* **INFORMATION GIVEN**
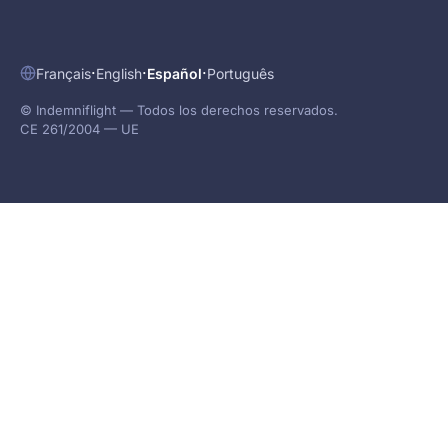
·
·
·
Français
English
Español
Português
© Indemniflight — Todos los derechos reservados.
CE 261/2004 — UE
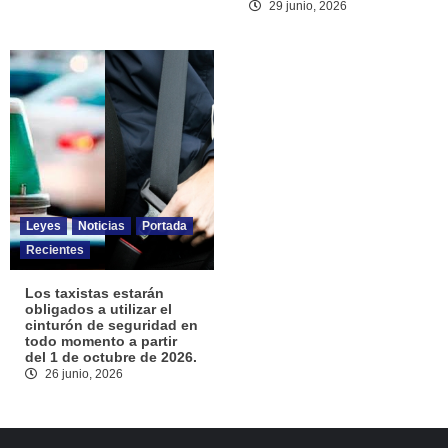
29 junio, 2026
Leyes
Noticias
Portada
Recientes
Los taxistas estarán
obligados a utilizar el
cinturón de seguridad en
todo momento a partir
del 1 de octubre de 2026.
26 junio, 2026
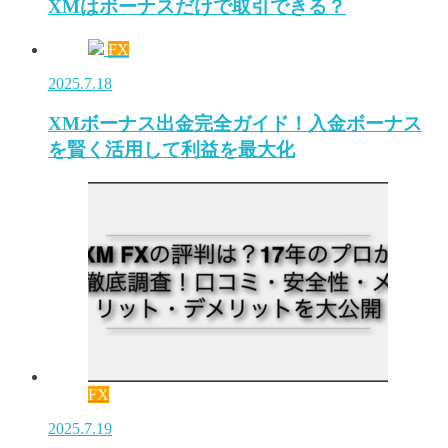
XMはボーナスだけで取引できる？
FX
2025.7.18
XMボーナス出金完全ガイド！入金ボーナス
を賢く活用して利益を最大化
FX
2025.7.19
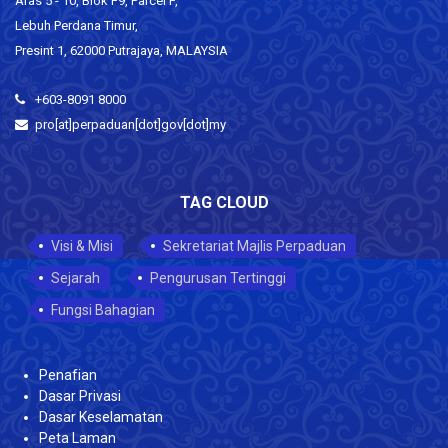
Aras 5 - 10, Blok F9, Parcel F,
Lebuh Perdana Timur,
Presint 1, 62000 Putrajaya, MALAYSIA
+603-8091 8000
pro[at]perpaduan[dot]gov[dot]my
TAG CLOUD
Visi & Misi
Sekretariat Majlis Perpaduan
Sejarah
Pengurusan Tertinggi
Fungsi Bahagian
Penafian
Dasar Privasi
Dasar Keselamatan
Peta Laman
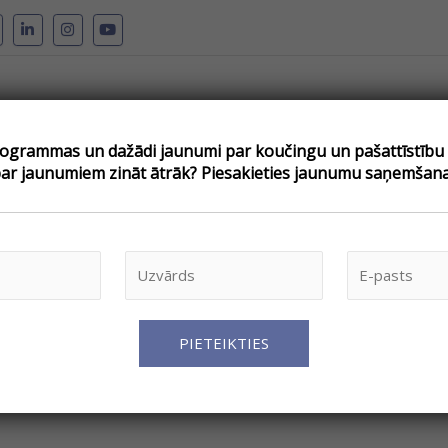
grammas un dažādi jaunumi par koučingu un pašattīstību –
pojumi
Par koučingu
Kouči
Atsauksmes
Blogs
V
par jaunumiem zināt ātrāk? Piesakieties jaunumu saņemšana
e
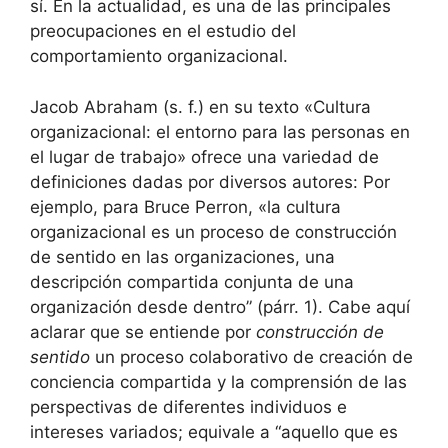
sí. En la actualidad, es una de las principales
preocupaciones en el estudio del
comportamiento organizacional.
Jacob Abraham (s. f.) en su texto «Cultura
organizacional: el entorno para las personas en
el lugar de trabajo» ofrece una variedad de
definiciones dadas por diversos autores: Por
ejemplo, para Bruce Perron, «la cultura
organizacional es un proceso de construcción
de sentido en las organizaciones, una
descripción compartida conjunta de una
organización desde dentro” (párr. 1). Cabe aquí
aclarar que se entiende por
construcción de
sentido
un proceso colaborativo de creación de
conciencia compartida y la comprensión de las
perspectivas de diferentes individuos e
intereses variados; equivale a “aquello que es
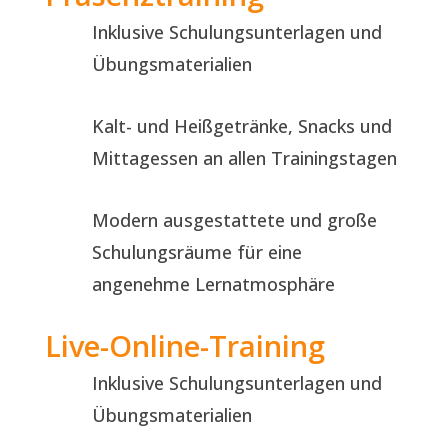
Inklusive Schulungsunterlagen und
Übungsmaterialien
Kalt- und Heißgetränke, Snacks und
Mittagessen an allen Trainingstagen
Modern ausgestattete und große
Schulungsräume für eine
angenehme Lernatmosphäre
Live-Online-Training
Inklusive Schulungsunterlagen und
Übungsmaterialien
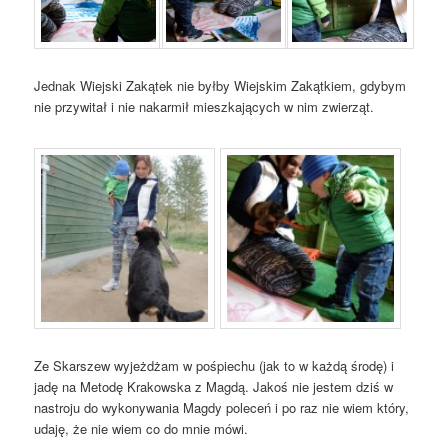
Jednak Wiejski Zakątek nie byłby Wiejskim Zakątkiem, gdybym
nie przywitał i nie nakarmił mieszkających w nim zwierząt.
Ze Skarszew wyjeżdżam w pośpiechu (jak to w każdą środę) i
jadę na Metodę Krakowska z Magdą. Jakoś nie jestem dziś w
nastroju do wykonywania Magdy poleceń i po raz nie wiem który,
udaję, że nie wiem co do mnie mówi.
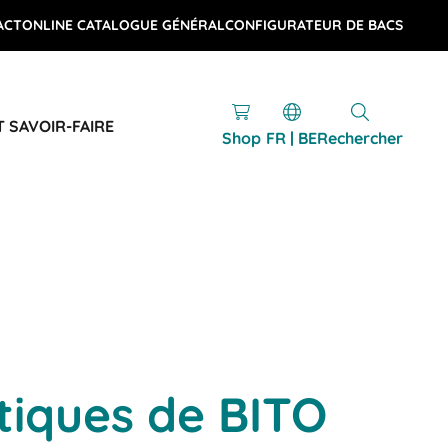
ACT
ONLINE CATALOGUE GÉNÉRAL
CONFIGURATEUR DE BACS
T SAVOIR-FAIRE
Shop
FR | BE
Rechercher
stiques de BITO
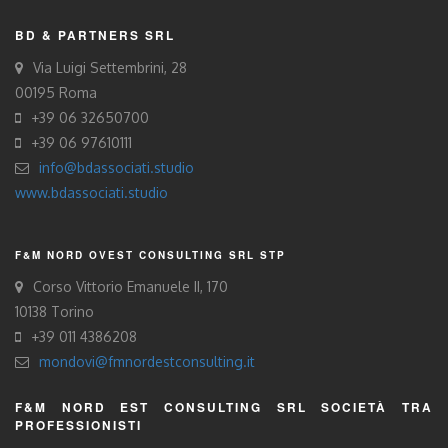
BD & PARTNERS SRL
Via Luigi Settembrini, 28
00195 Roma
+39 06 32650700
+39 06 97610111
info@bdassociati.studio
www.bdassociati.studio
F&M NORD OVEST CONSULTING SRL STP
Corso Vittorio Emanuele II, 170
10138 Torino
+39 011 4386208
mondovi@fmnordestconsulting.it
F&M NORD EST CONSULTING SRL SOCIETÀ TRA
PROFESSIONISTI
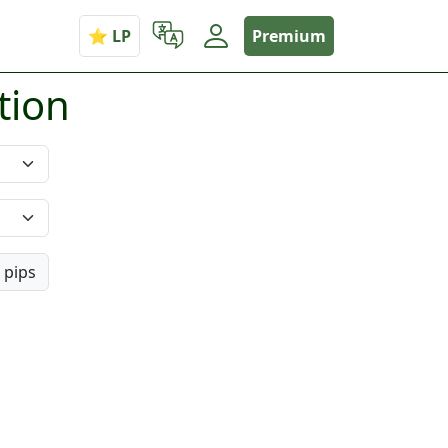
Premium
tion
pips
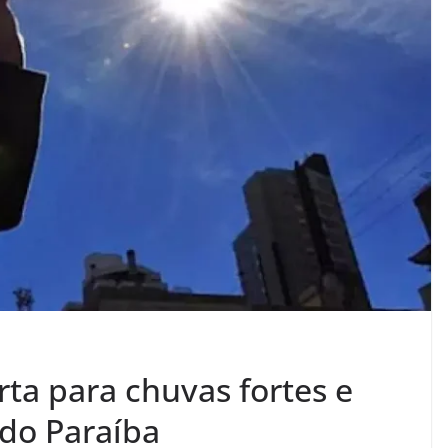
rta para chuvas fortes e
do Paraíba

---

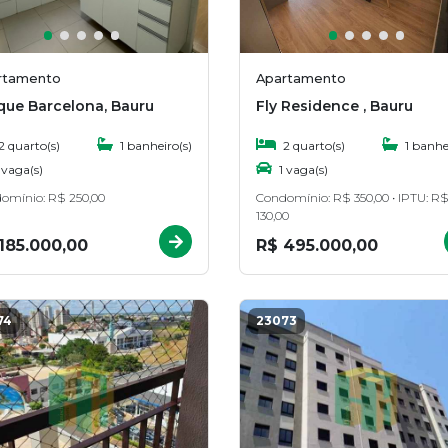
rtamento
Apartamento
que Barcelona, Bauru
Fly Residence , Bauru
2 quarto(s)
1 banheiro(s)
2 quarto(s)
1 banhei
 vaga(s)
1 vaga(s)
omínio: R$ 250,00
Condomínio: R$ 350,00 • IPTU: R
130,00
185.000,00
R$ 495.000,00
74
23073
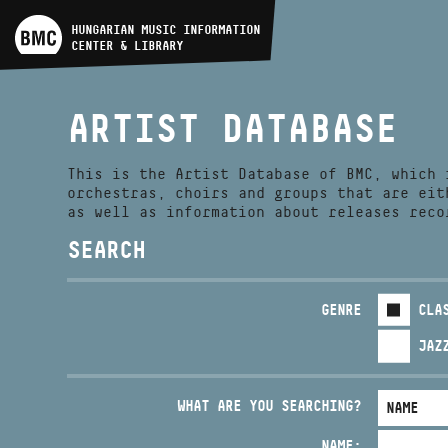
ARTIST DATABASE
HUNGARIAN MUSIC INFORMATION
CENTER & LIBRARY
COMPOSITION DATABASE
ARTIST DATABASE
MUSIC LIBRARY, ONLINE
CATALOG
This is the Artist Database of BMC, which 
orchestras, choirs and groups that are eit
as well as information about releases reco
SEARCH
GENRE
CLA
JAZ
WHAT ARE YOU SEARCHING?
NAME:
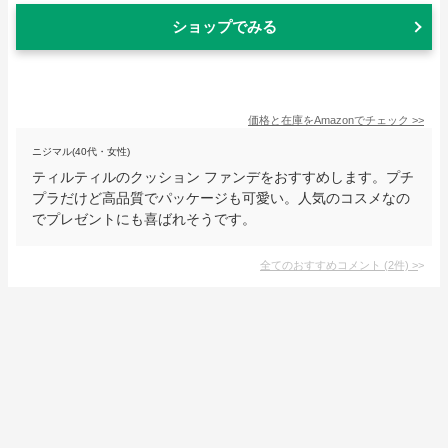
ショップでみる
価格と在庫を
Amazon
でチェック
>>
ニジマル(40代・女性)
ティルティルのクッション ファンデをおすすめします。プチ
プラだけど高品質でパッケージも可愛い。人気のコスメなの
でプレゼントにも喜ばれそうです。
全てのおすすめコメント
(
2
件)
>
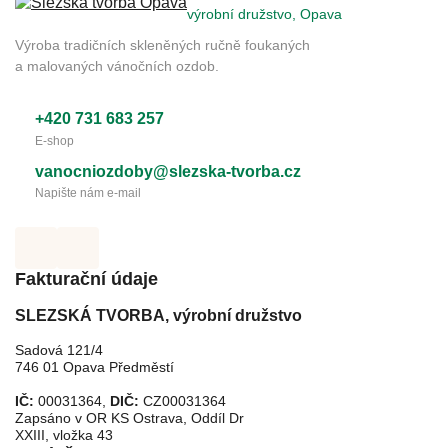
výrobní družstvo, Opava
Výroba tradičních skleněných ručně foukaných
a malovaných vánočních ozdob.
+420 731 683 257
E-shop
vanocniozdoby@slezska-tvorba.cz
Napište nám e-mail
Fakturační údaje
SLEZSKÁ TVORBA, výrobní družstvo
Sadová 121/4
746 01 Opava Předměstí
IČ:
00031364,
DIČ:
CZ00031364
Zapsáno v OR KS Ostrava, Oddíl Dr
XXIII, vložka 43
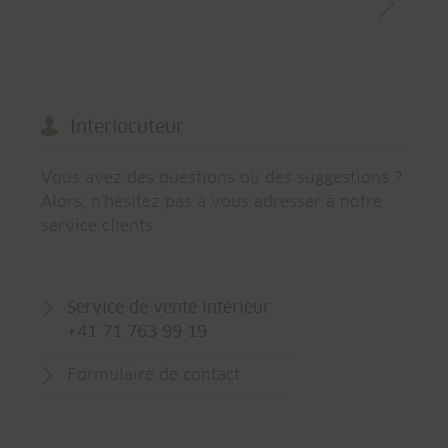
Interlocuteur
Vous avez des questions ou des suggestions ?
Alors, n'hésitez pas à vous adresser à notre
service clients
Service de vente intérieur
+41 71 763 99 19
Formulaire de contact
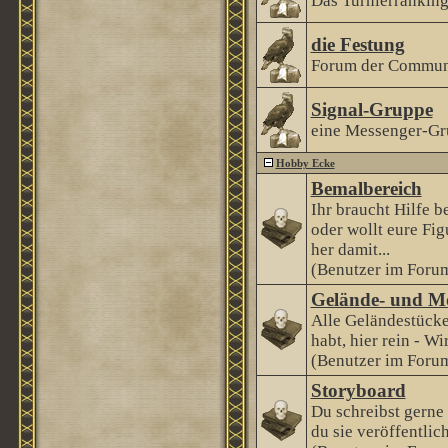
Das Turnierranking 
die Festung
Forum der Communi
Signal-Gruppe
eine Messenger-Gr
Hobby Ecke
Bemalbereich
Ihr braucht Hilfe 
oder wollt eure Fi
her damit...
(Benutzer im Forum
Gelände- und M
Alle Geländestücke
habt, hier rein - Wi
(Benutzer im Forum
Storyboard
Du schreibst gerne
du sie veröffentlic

---

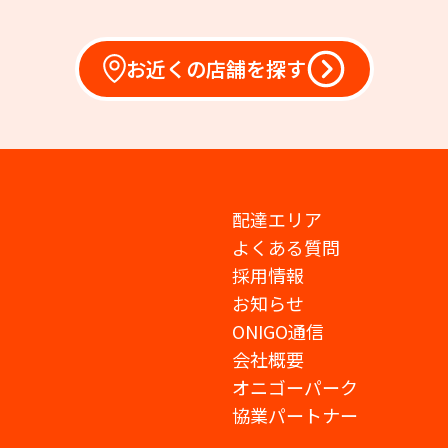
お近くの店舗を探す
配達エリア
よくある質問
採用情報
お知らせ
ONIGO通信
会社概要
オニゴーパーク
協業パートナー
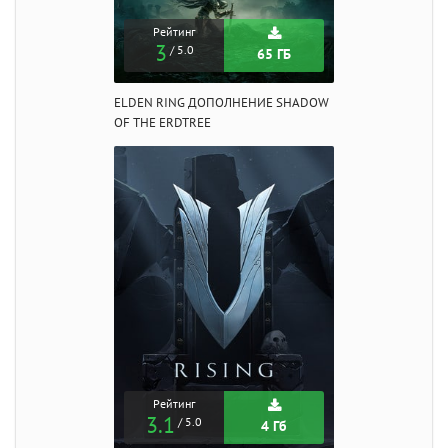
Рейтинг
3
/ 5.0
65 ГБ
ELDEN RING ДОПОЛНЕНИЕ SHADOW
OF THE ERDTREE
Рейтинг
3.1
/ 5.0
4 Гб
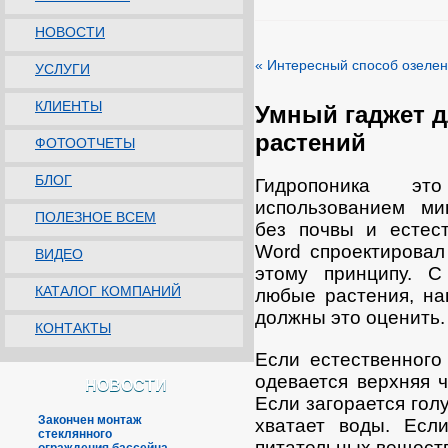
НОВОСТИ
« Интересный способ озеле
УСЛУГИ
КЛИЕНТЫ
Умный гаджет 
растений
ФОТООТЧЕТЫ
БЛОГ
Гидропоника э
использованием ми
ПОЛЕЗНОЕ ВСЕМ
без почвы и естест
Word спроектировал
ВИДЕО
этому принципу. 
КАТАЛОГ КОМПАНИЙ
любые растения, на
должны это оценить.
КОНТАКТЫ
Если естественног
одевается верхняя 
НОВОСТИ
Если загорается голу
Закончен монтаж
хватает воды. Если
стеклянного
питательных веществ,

* **WHAT NEEDS TO BE DONE**
Look over the entries for "MUSIC", then copy every line that includes that string.

* **ANSWER SPACE**
HUNGARIAN MUSIC INFORMATION
MUSIC LIBRARY, ONLINE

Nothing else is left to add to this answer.